Задания для выполнения
**1)** Определите, согласуются ли с текстом страницы утверждения (a), (b) и (c), и для каждого ответьте «да» или «нет», приведя точную цитату из текста, на которой основан ответ.
(a) За 1920-е годы численность паствы протестантских конфессий выросла в пять раз.
(b) Патриарх Тихон признал решения собора, проведенного живоцерковниками в 1923 г.
(c) В условиях нэпа было создано более 400 сектантских кооперативов.
**2)** Перепишите без изменений фрагмент текста страницы между словами «А протестанты и» и «тянулись в секты.», включительно.

Текст страницы
━━━

А протестанты и сектанты в данный период вообще не подвергались преследованиям! Наоборот, им даже передавали отобранные у православных храмы. В нашей стране вполне официально действовали представительства международных баптистских и иных организаций. Под их эгидой даже возник “Бапсомол” — баптистский союз моложежи, и открыто вел свою работу. В условиях нэпа было создано более 400 сектантских кооперативов, объединенных в “Братство взаимопомощи”, в Москве открывались протестантские столовые, возникали многочисленные сельскохозяйственные сектантские “коммуны”, и это не только не возбранялось властями, а всячески приветствовалось. И в результате численность паствы “протестантских конфессий” (включая баптистов, иеговистов, адвентистов, пятидесятников и т. п.) за 1920-е годы возросла в 5 раз! За счет православных. Испытавая потребность молиться Богу, люди тянулись в секты.

Но задумка Троцкого с обновленчеством провалилась. В апреле-мае 1923 г. живоцерковники провели свой “собор”, где объявили о низложении патриарха Тихона и лишении его священнического сана, принялись вносить изменения в уставы Церкви, в порядок богослужения [5]. Все это вызвало взрыв негодования верующих, и они отвернулись от реформаторов. От обновленцев стала отходить значительная часть иерархов и священнослужителей — тех, кто соблазнился по ошибке, по слабости, кто был обманут. А патриарх Тихон решений лже-собора не признал и вступил в решительную борьбу с ересью. Правда, для этого и ему пришлось пойти на компромисс с большевиками. Он подписал “покаянное письмо”, объявляя, что не является врагом советской власти. Патриарх говорил: “Пусть погибнет мое имя в истории, только бы Церкви была польза”. Этой ценой он сумел выйти из заключения, восстановить каноническое управление Церковью. И смог открыто обличать живоцерковников. Вел службы в разных храмах Москвы, и, несмотря на противодействие властей, всюду его встречали массы верующих. Стекалось столько прихожан, что храмы не могли вместить желающих. На эти службы приходили и священники, епископы, вернувшиеся от раскола, приносили свое покаяние [5].

━━━

Предоставленные данные
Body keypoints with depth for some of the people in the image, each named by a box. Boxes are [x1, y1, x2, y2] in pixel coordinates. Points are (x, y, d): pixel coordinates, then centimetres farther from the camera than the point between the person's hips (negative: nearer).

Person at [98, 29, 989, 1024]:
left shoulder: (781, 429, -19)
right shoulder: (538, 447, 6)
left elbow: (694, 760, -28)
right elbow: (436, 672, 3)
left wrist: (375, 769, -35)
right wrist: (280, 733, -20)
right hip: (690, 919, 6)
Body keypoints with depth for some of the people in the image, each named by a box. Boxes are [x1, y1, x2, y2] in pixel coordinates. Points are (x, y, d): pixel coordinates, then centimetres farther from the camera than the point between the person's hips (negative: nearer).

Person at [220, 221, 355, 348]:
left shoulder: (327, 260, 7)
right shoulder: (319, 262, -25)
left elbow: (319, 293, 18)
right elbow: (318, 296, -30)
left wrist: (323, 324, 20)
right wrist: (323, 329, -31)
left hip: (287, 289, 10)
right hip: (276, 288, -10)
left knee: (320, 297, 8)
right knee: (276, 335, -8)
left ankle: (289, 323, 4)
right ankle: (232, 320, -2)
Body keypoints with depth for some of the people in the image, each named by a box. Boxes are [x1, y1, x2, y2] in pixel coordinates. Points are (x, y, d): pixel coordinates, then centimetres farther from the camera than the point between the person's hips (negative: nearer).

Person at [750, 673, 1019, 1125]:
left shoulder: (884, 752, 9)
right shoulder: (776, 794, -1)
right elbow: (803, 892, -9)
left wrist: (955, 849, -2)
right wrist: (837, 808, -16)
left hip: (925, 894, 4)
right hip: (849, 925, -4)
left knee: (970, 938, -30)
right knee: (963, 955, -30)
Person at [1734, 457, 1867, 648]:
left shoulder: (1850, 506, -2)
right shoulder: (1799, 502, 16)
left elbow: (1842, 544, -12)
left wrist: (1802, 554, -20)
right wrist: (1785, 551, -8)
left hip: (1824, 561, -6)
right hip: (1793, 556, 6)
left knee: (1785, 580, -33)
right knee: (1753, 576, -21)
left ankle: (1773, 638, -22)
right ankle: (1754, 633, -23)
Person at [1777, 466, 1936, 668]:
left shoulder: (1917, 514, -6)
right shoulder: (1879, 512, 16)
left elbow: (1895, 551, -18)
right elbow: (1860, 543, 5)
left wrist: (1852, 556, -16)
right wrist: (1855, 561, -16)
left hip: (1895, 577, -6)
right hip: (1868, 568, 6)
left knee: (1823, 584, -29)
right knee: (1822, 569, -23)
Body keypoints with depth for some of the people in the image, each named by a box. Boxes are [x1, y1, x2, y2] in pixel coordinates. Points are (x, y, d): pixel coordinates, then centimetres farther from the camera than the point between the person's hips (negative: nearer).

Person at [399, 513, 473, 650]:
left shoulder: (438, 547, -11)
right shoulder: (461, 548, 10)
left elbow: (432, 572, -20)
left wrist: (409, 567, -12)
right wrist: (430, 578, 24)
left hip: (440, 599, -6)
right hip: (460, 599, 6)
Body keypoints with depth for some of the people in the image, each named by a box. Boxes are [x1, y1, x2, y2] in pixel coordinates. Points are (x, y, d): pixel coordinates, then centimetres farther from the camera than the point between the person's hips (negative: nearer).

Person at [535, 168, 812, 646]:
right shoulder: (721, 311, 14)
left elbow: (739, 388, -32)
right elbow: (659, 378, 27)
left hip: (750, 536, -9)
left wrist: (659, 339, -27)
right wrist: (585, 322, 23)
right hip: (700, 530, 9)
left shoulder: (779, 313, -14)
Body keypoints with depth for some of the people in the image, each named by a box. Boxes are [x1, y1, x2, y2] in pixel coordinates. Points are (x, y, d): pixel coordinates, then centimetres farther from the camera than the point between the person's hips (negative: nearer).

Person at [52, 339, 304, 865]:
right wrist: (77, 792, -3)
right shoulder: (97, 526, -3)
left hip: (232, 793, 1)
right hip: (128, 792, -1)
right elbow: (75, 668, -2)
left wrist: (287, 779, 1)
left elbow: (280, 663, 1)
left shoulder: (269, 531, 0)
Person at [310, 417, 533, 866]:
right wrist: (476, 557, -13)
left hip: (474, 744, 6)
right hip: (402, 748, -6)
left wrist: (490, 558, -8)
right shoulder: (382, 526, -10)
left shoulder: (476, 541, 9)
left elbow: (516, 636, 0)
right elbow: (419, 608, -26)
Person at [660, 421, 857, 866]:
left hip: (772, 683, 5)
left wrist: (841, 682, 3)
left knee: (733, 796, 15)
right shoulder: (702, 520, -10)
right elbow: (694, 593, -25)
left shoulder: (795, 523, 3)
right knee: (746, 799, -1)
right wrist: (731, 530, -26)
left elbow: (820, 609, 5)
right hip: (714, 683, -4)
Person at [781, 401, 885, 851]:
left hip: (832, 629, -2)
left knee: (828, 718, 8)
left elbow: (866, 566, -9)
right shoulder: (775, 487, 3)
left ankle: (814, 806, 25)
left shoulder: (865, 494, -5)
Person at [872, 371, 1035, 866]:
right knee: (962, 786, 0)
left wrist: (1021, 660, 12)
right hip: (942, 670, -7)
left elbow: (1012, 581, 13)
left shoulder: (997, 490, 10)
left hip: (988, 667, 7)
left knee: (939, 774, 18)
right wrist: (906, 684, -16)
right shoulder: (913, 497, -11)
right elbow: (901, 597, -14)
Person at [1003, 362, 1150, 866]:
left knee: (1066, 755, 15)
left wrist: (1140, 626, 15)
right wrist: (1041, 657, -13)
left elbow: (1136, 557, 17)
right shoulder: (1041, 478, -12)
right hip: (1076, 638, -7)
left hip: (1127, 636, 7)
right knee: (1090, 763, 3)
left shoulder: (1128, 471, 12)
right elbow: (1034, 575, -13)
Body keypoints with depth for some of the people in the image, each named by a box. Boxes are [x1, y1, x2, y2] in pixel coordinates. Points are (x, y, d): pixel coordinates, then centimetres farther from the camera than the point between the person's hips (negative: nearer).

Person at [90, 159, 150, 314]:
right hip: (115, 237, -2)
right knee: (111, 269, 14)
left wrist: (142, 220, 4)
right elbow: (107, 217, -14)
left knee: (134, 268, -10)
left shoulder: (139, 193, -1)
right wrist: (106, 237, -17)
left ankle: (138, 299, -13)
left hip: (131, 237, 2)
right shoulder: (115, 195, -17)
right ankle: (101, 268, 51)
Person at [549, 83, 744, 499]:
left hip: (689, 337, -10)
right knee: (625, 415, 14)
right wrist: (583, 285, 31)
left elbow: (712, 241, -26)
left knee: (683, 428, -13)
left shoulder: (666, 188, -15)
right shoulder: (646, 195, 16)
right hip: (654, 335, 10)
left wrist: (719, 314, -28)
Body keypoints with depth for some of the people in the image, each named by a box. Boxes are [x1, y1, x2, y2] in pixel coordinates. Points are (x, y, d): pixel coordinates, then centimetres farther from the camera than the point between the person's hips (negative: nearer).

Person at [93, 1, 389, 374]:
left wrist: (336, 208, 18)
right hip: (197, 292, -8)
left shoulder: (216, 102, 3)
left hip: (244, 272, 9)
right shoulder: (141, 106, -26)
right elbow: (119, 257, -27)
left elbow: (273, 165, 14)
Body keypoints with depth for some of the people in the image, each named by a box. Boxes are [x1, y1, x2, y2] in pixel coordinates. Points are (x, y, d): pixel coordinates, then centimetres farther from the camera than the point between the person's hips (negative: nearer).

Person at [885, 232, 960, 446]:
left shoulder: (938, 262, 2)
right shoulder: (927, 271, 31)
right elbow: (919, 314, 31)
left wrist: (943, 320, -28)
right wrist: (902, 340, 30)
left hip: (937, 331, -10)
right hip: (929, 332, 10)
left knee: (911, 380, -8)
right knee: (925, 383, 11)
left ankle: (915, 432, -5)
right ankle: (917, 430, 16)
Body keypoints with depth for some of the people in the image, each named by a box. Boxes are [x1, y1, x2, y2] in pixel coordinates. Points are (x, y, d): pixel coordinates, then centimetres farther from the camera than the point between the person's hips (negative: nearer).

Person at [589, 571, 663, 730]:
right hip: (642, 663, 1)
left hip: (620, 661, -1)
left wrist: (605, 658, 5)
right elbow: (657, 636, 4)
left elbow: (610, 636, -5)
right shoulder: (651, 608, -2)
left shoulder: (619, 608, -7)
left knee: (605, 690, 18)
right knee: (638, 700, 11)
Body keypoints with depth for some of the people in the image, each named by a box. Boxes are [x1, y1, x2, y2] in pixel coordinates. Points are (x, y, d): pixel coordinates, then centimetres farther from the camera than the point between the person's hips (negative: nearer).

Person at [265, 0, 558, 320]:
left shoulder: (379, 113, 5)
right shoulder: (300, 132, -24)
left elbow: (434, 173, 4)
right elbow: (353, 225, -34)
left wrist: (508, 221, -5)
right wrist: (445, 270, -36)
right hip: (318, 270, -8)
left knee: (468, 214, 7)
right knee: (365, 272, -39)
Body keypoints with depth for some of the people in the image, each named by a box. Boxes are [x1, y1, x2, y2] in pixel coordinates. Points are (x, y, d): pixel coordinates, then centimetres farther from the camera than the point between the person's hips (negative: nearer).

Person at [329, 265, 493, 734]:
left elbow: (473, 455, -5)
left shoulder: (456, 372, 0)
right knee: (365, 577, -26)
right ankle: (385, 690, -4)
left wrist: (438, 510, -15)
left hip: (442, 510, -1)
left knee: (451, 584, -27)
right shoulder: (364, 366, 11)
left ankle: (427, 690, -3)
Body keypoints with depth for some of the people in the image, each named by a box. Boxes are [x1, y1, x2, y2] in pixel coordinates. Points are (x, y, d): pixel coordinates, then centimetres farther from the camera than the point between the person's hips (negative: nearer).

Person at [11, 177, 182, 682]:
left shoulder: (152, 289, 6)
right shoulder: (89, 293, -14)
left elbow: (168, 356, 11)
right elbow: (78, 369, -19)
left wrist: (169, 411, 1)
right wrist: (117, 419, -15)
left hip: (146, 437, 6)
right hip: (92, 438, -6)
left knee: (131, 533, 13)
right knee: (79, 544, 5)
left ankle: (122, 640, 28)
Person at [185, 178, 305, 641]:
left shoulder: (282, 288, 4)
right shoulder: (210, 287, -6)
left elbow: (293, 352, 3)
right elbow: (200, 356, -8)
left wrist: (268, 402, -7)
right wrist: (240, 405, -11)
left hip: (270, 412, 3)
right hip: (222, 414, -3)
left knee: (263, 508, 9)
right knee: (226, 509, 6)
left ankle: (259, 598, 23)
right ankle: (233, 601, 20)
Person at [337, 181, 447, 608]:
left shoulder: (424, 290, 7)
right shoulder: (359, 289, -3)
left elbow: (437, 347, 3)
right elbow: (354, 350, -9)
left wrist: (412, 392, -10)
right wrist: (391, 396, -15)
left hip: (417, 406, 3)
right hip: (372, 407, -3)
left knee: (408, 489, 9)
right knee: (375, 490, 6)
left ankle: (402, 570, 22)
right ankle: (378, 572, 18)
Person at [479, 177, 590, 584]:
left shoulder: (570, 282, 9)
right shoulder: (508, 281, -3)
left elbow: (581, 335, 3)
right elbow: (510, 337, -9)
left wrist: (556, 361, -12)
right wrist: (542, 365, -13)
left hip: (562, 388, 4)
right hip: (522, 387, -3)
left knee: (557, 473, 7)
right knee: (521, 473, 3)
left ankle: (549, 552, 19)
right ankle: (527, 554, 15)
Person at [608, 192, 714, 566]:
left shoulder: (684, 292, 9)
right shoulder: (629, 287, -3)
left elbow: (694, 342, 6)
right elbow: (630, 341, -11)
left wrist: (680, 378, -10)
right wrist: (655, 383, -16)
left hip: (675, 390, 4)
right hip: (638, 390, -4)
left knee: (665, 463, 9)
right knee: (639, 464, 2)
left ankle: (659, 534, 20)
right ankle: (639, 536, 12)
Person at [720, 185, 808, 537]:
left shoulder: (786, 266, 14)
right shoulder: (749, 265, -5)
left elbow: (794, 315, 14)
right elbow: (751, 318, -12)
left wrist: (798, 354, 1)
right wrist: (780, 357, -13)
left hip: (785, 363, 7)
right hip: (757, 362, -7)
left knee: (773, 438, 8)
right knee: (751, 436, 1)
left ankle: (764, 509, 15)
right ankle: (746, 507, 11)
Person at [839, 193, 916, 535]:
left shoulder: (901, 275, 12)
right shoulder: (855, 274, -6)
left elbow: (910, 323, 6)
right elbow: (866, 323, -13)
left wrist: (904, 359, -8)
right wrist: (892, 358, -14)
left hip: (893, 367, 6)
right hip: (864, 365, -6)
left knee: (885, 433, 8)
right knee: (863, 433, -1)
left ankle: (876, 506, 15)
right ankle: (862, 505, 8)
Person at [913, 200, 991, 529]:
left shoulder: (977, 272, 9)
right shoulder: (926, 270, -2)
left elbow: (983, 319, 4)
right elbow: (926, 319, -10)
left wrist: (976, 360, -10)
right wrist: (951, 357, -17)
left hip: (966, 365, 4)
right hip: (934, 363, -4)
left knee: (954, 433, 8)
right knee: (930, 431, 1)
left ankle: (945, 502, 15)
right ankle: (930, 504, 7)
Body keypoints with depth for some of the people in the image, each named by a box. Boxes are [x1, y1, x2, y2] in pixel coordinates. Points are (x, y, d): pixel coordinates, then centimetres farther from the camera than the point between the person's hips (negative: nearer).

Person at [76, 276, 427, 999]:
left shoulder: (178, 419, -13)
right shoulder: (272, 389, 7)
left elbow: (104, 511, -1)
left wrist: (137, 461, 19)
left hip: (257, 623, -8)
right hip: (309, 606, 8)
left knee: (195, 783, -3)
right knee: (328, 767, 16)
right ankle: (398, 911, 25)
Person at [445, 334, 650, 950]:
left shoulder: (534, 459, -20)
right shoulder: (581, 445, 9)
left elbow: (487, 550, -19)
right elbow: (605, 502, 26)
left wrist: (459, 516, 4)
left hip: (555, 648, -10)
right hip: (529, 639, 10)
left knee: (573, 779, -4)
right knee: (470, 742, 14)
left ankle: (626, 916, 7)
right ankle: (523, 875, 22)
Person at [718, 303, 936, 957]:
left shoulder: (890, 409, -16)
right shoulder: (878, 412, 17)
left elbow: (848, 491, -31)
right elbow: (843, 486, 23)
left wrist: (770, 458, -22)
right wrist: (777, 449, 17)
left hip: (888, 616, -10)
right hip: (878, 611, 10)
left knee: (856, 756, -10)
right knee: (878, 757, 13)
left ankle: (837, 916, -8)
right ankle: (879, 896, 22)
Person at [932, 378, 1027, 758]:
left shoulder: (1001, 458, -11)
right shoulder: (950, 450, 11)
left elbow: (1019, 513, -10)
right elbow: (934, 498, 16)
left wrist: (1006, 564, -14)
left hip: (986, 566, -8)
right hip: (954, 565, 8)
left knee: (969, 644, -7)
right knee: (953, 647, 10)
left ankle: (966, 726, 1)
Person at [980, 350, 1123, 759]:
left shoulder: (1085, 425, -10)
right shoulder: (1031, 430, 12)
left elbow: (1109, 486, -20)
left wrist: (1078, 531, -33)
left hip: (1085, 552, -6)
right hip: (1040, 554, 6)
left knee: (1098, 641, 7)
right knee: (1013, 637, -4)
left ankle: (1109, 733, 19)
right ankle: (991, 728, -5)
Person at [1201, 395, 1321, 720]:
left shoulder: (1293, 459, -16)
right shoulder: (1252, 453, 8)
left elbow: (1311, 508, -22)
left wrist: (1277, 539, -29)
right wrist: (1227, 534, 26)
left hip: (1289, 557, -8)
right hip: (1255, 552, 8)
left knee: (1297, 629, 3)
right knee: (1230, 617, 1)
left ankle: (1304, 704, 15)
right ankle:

━━━

Ответы к заданиям
**1)**
(a) Да: «численность паствы “протестантских конфессий” (включая баптистов, иеговистов, адвентистов, пятидесятников и т. п.) за 1920-е годы возросла в 5 раз!»
(b) Нет: «А патриарх Тихон решений лже-собора не признал»
(c) Да: «В условиях нэпа было создано более 400 сектантских кооперативов»

**2)**
А протестанты и сектанты в данный период вообще не подвергались преследованиям! Наоборот, им даже передавали отобранные у православных храмы. В нашей стране вполне официально действовали представительства международных баптистских и иных организаций. Под их эгидой даже возник “Бапсомол” — баптистский союз моложежи, и открыто вел свою работу. В условиях нэпа было создано более 400 сектантских кооперативов, объединенных в “Братство взаимопомощи”, в Москве открывались протестантские столовые, возникали многочисленные сельскохозяйственные сектантские “коммуны”, и это не только не возбранялось властями, а всячески приветствовалось. И в результате численность паствы “протестантских конфессий” (включая баптистов, иеговистов, адвентистов, пятидесятников и т. п.) за 1920-е годы возросла в 5 раз! За счет православных. Испытавая потребность молиться Богу, люди тянулись в секты.